I reckon you can approximately calculate overall duration given that target values will never change, just find a formula to use for this (having spring params, start and stop values). This can be done totally outside of ReactMotion component itself

lzl124631x commented 7 years ago

@nkbt Thanks for your advise. Actually I just want to animate color while animating offset, but React-Motion doesn't support it. So I have to use "percentage" to interpolate color. It would be great if React-Motion supports animating color.

nkbt commented 7 years ago

@lzl124631x you can animate arbitrary numbers with react motion, and derive color from that number. Effectively:

 <Motion style={{value: spring(255)}} >
  {({value}) => {
    const color = `rgb(${value}, ${value}, ${value})`;
  }}
</Motion>
tannerlinsley commented 7 years ago

This brings up a very valid opportunity for react motion. Indeed, you can easily spring to and from arbitrary numbers, but technically you wouldn't be able to interpolate anything that is a non number without keeping a detailed history of changes from non integer to non integer, and even then you are still a few complicated steps away from coercing that backing number into an interpolate that supports non numbers.

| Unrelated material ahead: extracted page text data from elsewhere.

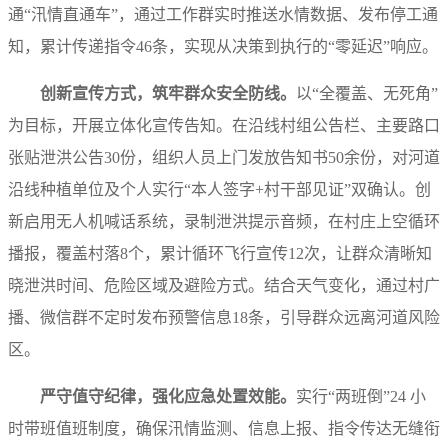
通“汛情直通车”，通过工作群实时推送水情数据、发布停工通
知，累计传递指令46条，实现从决策到执行的“零延迟”响应。
创新宣传方式，筑牢群众安全防线。
以“全覆盖、无死角”
为目标，开展立体化宣传告知。在沿线村组公告栏、主要路口
张贴泄洪公告30份，组织人员上门发放告知书50余份，对河道
沿线种植单位及个人实行“本人签字+村干部见证”双确认。创
新启用无人机喊话系统，录制泄洪提示音频，在村庄上空循环
播报，覆盖村落8个，累计循环飞行宣传12次，让群众清晰知
晓泄洪时间、危险区域及避险方式。结合天气变化，通过村广
播、微信群不定时发布预警信息18条，引导群众远离河道风险
区。
严守值守纪律，强化应急处置效能。
实行“两班倒”24 小
时带班值班制度，确保汛情监测、信息上报、指令传达无缝衔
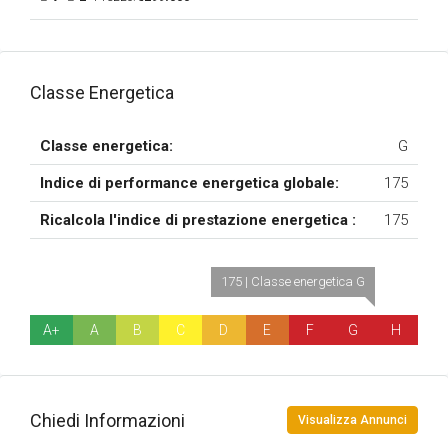
Classe Energetica
Classe energetica:
G
Indice di performance energetica globale:
175
Ricalcola l'indice di prestazione energetica :
175
175 | Classe energetica G
A+
A
B
C
D
E
F
G
H
Chiedi Informazioni
Visualizza Annunci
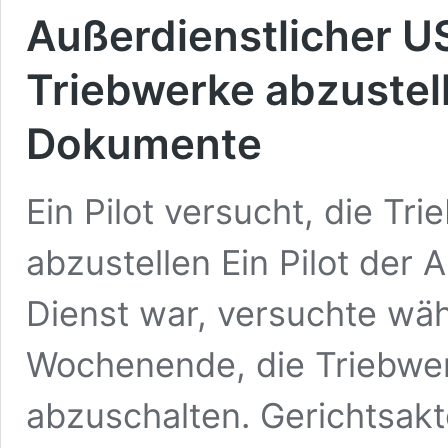
Außerdienstlicher US
Triebwerke abzustell
Dokumente
Ein Pilot versucht, die Tr
abzustellen Ein Pilot der A
Dienst war, versuchte wä
Wochenende, die Triebwe
abzuschalten. Gerichtsakt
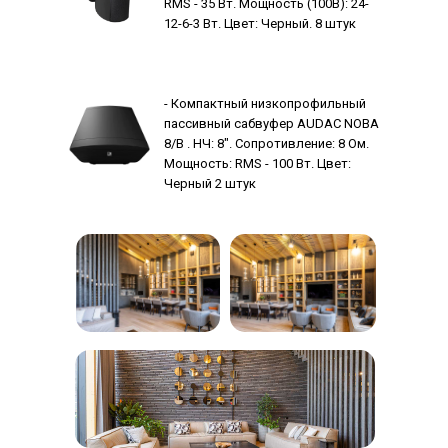
RMS - 35 Вт. Мощность (100В): 24-
12-6-3 Вт. Цвет: Черный. 8 штук
- Компактный низкопрофильный
пассивный сабвуфер AUDAC NOBA
8/B . НЧ: 8". Сопротивление: 8 Ом.
Мощность: RMS - 100 Вт. Цвет:
Черный 2 штук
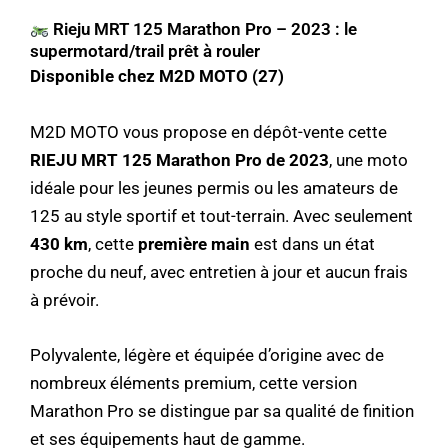
Rieju MRT 125 Marathon Pro – 2023 : le
supermotard/trail prêt à rouler
Disponible chez M2D MOTO (27)
M2D MOTO vous propose en dépôt-vente cette
RIEJU MRT 125 Marathon Pro de 2023
, une moto
idéale pour les jeunes permis ou les amateurs de
125 au style sportif et tout-terrain. Avec seulement
430 km
, cette
première main
est dans un état
proche du neuf, avec entretien à jour et aucun frais
à prévoir.
Polyvalente, légère et équipée d’origine avec de
nombreux éléments premium, cette version
Marathon Pro se distingue par sa qualité de finition
et ses équipements haut de gamme.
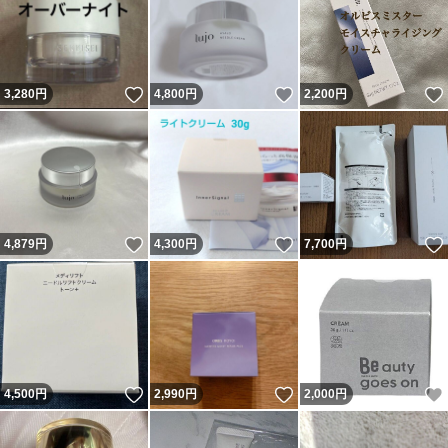
いいね！
いいね！
3,280
円
4,800
円
2,200
円
いいね！
いいね！
4,879
円
4,300
円
7,700
円
いいね！
いいね！
4,500
円
2,990
円
2,000
円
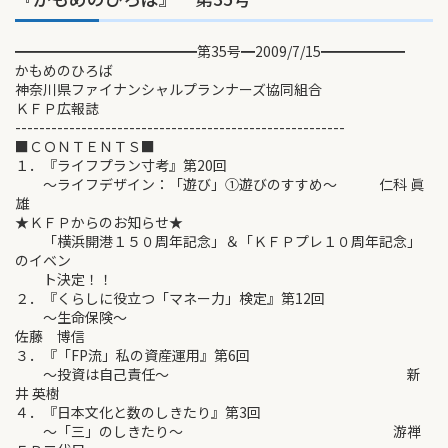
━━━━━━━━━━━━━第35号━2009/7/15━━━━━━
かもめのひろば
神奈川県ファイナンシャルプランナーズ協同組合
ＫＦＰ広報誌
-------------------------------------------------------
■ＣＯＮＴＥＮＴＳ■
１．『ライフプラン寸考』第20回
～ライフデザイン：「遊び」①遊びのすすめ～ 仁科 眞
雄
★ＫＦＰからのお知らせ★
「横浜開港１５０周年記念」＆「ＫＦＰプレ１０周年記念」
のイベン
ト決定！！
２．『くらしに役立つ「マネー力」検定』第12回
～生命保険～
佐藤 博信
３．『「FP流」私の資産運用』第6回
～投資は自己責任～ 新
井 英樹
４．『日本文化と数のしきたり』第3回
～「三」のしきたり～ 游禅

That's a lot to take in and think about, but for me its becoming a large problem. If we could solve the non number interpolation problem, anything would be possible.

sompylasar commented 7 years ago

@tannerlinsley The "non-numbers" are effectively number-based if they can be interpolated. It's just the question of functional mapping from number to non-number, e.g. this:

const color = `rgb(${value}, ${value}, ${value})`

But the notion of "percentage of animation", i.e. how close are you to the "end moment in time of the animation" (versus to the "target value of the animation"), is not applicable to physics-based animations which Motion provides by default with spring.

tannerlinsley commented 7 years ago

@sompylasar Right. The concept is very straightforward to interpolate anything using an integer, but the architecture and current api for react-motion doesn't make this very easy to do with strings, hexColors, paths, etc.

A good example of this is animating a string. The amount of overhead the user would have to take on to build a linear conversion scale from one string to another is massive. Luckily, d3-interpolate can handle that for you.

If we assume that, then the problem boils down to finding a reliable way to construct the interpolator and percentage on every value change:

const interpolator = d3.interpolate(currentString, newString)
const percentageFromAtoB = ??? // Not currently possible with the given api
const val = interpolator(percentegeFromAtoB)

Even though it's not natural for a physics based animation system to know of the percentage between the current and destination value, it is possible. You need to be able to:

You should check out https://github.com/chenglou/react-motion/issues/153#issuecomment-284824453. It's a (very shrude and quick proof of concept) abstraction that does exactly this. I would love some feedback.

tannerlinsley commented 7 years ago

This block initially gave me the impression that it would be fairly easy to accomplish this, but it makes a very limiting assumption that the values you want to interpolate between are binary and that you must be explicit with both the from and to. Still a great block, but stopped halfway to where I was hoping it would land :)

sompylasar commented 7 years ago

@tannerlinsley Good job there! I meant one cannot get the time-based percentage because the time moment when physical animation ends is not known in advance, without premodeling it. The value-based percentage can definitely be obtained, that's what is in the block you've shown. And it might overshoot in case of a spring (the complex easing curves can, too, so it should be fine).

nkbt commented 7 years ago

Added generic issue to cover this in README https://github.com/chenglou/react-motion/issues/494

If anyone wants to PR - that would be super awesome!